Editorial called a sledgehammer

June 12, 1996

LIGHTEN UP! Your May 29 editorial attacking Gov. Parris N. Glendening for providing workers in state agencies at least a minimal voice in their workplaces was a classic case of a sledgehammer aimed at a gnat. And your sledgehammer didn't even hit the gnat.

All that the governor has done is set up a labor-management cooperation system in which workers may choose their own representatives.

Workers in the private sector, the federal government and many local governments in Maryland have that right. State workers should not be second-class citizens.

Far from "having thumbed his nose at the legislature," as your editorial claimed, the governor issued an executive order that is sound from both legal and management perspectives.

The attorney general has already determined that it is "a lawful exercise" of the governor's authority. As important, the governor, not the legislature, has the primary responsibility for managing the state's work force.

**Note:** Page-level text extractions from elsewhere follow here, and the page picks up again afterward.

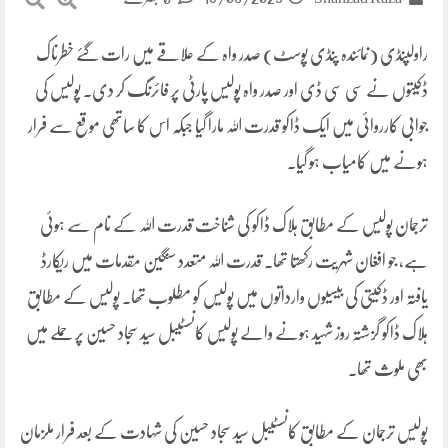
راولپنڈی (نمائندہ پنڈی پوسٹ) صدر واہ کے علاقے میں رات گئے خطرناک
ڈکیتوں نے سی سی ڈی اور صدر واہ پولیس پارٹی پر فائرنگ کر دی۔ پولیس کی
جوابی کارروائی میں ایک ڈاکو قدرت اللہ مارا گیا جبکہ اس کا ساتھی موقع سے فرار
ہونے میں کامیاب ہو گیا۔
ترجمان پولیس کے مطابق ہلاک ڈاکو کی شناخت قدرت اللہ کے نام سے ہوئی
ہے، جو افغان شہریت رکھتا تھا۔ قدرت اللہ متعدد سنگین مقدمات میں ریکارڈ
یافتہ اور ڈکیتی کی بیسیوں وارداتوں میں پولیس کو مطلوب تھا۔ پولیس کے مطابق
ہلاک ڈاکو گزشتہ روز شہید ہونے والے پولیس کانسٹیبل سید سجاد حسین پر حملے میں
بھی ملوث تھا۔
پولیس ترجمان کے مطابق کانسٹیبل سید سجاد حسین کی شہادت کے بعد فرار ملزمان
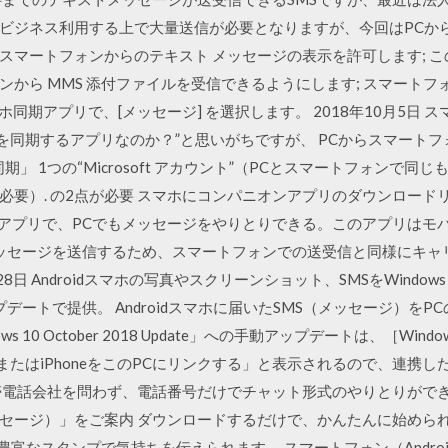
ジネス利用する上で大量送信が必要となりますが、今回はPCからS
のスマートフォンからのテキスト メッセージの表示を許可します; 
ォンから MMS 添付ファイルを受信できるようにします; スマートフ
マホ同期アプリで、[メッセージ] を選択します。 2018年10月5日
タを同期するアプリなのか？”と思いがちですが、 PCからスマート
期」 1つの“Microsoft アカウント”（PCとスマートフォンで同
要）. の2点が必要 スマホにコンパニオンアプリのダウンロードリン
のWebアプリで、PCでもメッセージをやりとりできる。このアプリはモ
MSメッセージを送信するため、スマートフォンでの送受信と同様にキ
月28日 Androidスマホの写真やスクリーンショット、SMSをWindo
アップデートで提供。 Androidスマホに届いたSMS（メッセージ）
 10 October 2018 Update」への手動アップデートは、［Wi
idまたはiPhoneをこのPCにリンクする」と表示されるので、連
帯電話会社を問わず、電話番号だけでチャット形式のやりとりがで
セージ）」をご案内 ダウンロードするだけで、かんたんに始められま
豊富なスタンプで気持ちを伝えられます。 スマートフォン（Andro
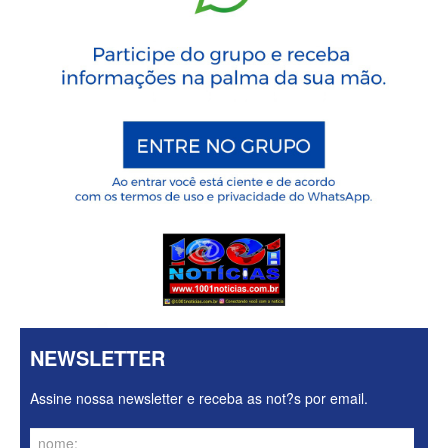
NEWSLETTER
Assine nossa newsletter e receba as not?s por email.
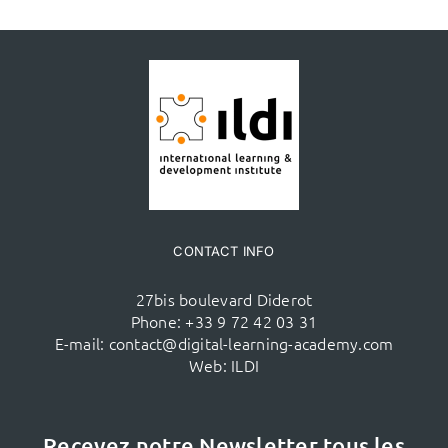
CONTACT INFO
27bis boulevard Diderot
Phone:
+33 9 72 42 03 31
E-mail:
contact@digital-learning-academy.com
Web:
ILDI
Recevez notre Newsletter tous les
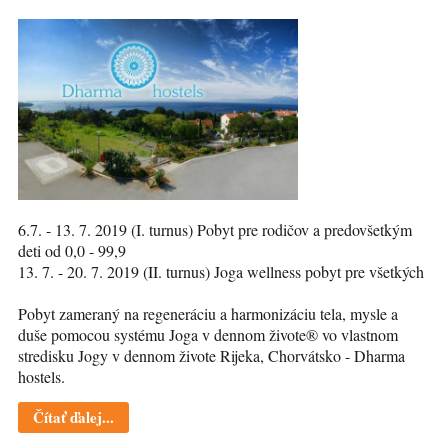
6.7. - 13. 7. 2019 (I. turnus) Pobyt pre rodičov a predovšetkým
deti od 0,0 - 99,9
13. 7. - 20. 7. 2019 (II. turnus) Joga wellness pobyt pre všetkých
Pobyt zameraný na regeneráciu a harmonizáciu tela, mysle a
duše pomocou systému Joga v dennom živote® vo vlastnom
stredisku Jogy v dennom živote Rijeka, Chorvátsko - Dharma
hostels.
Čítať ďalej...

After all, he does head the "executive" branch of government.

Indeed, the Maryland Court of Appeals ruled in 1991 that then-Gov. William Donald Schaefer had authority to reduce the hourly pay of state workers without legislative action. Surely if the governor can take away worker benefits without legislative action, he can grant them as well.

Governor Glendening's plan complements the personnel reform legislation passed by the 1996 legislature.

Experience throughout industry and government demonstrates that such reforms are most successful when workers are actively involved and represented by spokesmen of their own choosing.

Your claim that the governor "ignored the General Assembly's wishes" on the substance of the executive order is just wrong. The governor's executive order is similar in many respects to provisions of HB 774 which passed the House 124 to 4. Those "meet and confer" provisions were deleted in the Senate at the request of labor, despite substantial Senate support.

We need more cooperation between the governor and the legislature, just as we need more cooperation between the political parties and between labor and management. Your overheated editorial aimed at turning a modest initiative to make government for effective into a pseudo-constitutional crisis was neither accurate nor constructive.

Jim Rosapepe

College Park

N The writer is a state delegate from Prince George's County.